Sedang Menurun, Italia Tetap Dianggap Rival Berbahaya untuk Spanyol

Sedang Menurun, Italia Tetap Dianggap Rival Berbahaya untuk Spanyol

Sedang Menurun, Italia Tetap Dianggap Rival Berbahaya untuk Spanyol

Madrid – Menurunnya performa Italia membuat mereka makin tercecer. Meski begitu, Vicente del Bosque masih menganggap Italia sebagai rival sulit di Piala Eropa 2016.

Italia terbilang minim prestasi dalam beberapa tahun belakangan. Setelah menjuarai Piala Dunia 2006, belum ada turnamen mayor yang dimenangi Gli Azzurri.

Posisi Italia di daftar peringkat FIFA pun kini sudah ada di luar 10 besar. Per tanggal 3 Maret 2016, Italia menempati posisi ke-14, sudah kalah dari negara-negara seperti Belgia, Austria, dan Swiss.

Meski demikian, Del Bosque menolak untuk memandang sebelah mata Italia. Tim arahan Antonio Conte itu dinilainya akan jadi salah satu pesaing kuat di Piala Eropa 2016 mendatang.
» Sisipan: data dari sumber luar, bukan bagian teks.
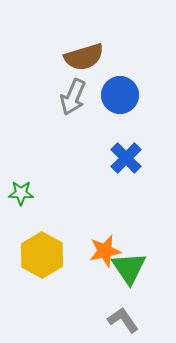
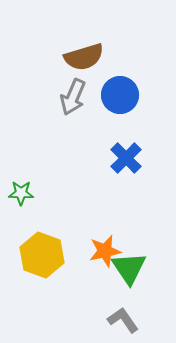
yellow hexagon: rotated 9 degrees counterclockwise
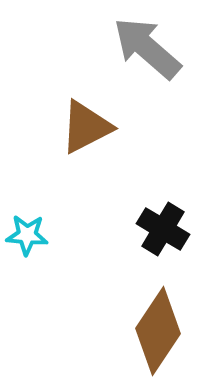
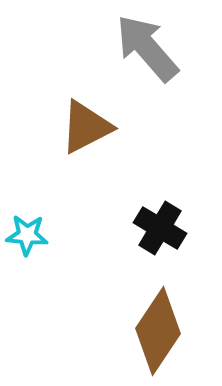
gray arrow: rotated 8 degrees clockwise
black cross: moved 3 px left, 1 px up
“Peringkat kalian sedang turun, tapi sudah menjaga esensi sejati dari sepakbola Italia. Pekan lalu saya melihat Juventus di Munich, dan saya bisa melihat Italia sangat dekat dengan model itu: tekanan, mengerahkan sekuat tenaga, tidak membiarkan lawan melukai mereka,” ujar Del Bosque kepada Gazzetta dello Sport.

“Ya, Italia belum menemukan striker kelas dunia, meski demikian, mereka tetap tim yang sulit untuk dihadapi,” lanjut pelatih yang membawa Spanyol menjuarai Piala Dunia 2010 dan Piala Eropa 2012 itu.

“Saya tidak melihat adanya tanda berhenti dalam sepakbola Italia. Saya masih menganggap Italia sebagai bagian dan sepakbola modern dan sulit untuk lawan manapun. Klub-klub besar Eropa mencari pelatih-pelatih Italia dan baru setahun lalu Juventus mencapai final Liga Champions.”

Hari Jumat (25/3/2016) dinihari WIB, Spanyol dan Italia akan berhadapan dalam laga persahabatan di Udine. Ini akan jadi kesempatan pertama Del Bosque melawan Italia-nya Conte.

“Saya ingat Juventus-nya Conte memulai dengan kemampuan untuk beradaptasi dan mengubah kulit mereka: mereka bisa menekan tapi juga turun bertahan, menunggu dan menyerang dengan serangan balik dengan beberapa sentuhan dan kecepatan tinggi dalam transisi,” ucap Del Bosque soal penilaiannya terhadap tim yang dilatih Conte.

“Struktur dalam bertahan adalah inti dari Juventusnya dan itulah dasar segalanya. Sejujurnya, saya tidak melihat perbedaan besar antara ini dengan Italia-nya Cesare Prandelli,” imbuhnya.